Doctors thought he wouldn’t even spend the first night in intensive care.
Alan added: “I have hazy memories of waking up at times during this month but couldn’t breathe on my own so needed intubation and ventilation.”
But Alan managed to pull through just in time to take his fitness instructor exams a few weeks later, which he successfully passed.
The ordeal prompted Alan to make huge changes to his lifestyle.
He said: “I have to be careful – if I leave the house I usually have to rest first because fatigue can hit you hard.
“I exercise regularly, whether in the gym, on foot or by bike and I take medication every day and monitor the amount of liquid I drink. For the past few months I have had an ICD implanted in my chest, which gives me great peace of mind.
“Once the ICD is installed and my 20 month old daughter will be in nursery in a few months, I hope to return to work as a fitness instructor.”
Alan says a private Facebook group called “Irish Heart Foundation’s Heart Support Network” helped him recover.
He said: “It helped me realize that it wasn’t all pessimistic, and it helped me get back on my feet – a great help at a time when I needed it.
“I would definitely encourage people to engage with supports, talk about them and not push things back.”
Dr.
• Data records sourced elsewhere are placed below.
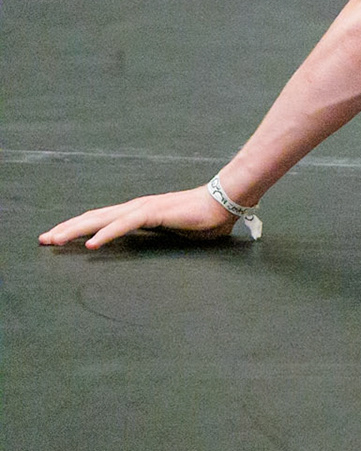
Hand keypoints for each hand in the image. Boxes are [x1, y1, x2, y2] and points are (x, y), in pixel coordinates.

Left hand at [39, 185, 236, 248]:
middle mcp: (136, 207)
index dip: (78, 227)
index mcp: (139, 212)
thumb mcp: (174, 232)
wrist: (226, 201)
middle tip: (44, 240)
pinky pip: (125, 225)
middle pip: (93, 217)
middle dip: (67, 228)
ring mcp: (143, 208)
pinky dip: (106, 234)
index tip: (58, 237)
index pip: (101, 219)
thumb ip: (158, 236)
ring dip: (76, 230)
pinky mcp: (154, 213)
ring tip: (55, 240)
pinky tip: (92, 244)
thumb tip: (151, 248)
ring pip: (102, 219)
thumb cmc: (205, 219)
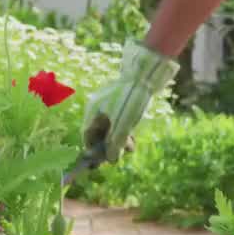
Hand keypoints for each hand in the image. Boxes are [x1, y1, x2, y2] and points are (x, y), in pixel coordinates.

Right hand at [80, 40, 179, 162]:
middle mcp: (98, 107)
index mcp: (93, 111)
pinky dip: (124, 129)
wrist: (146, 72)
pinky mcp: (121, 100)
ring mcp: (109, 103)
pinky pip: (118, 120)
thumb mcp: (123, 125)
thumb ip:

Angie Brown, Medical Director of Irish Heart Foundationsaid: “It’s important to note that heart failure is preventable. Reducing your risk factors for heart disease will help prevent heart failure, such as not smoking, controlling high blood pressure, eating foods healthy, maintain a healthy weight, stay physically active and drink moderately.
“Heart failure usually responds very well to a combination of medication and lifestyle changes and some people may need operations, pacemakers or similar devices.
“With modern treatment, people with heart failure can lead long, quality lives.”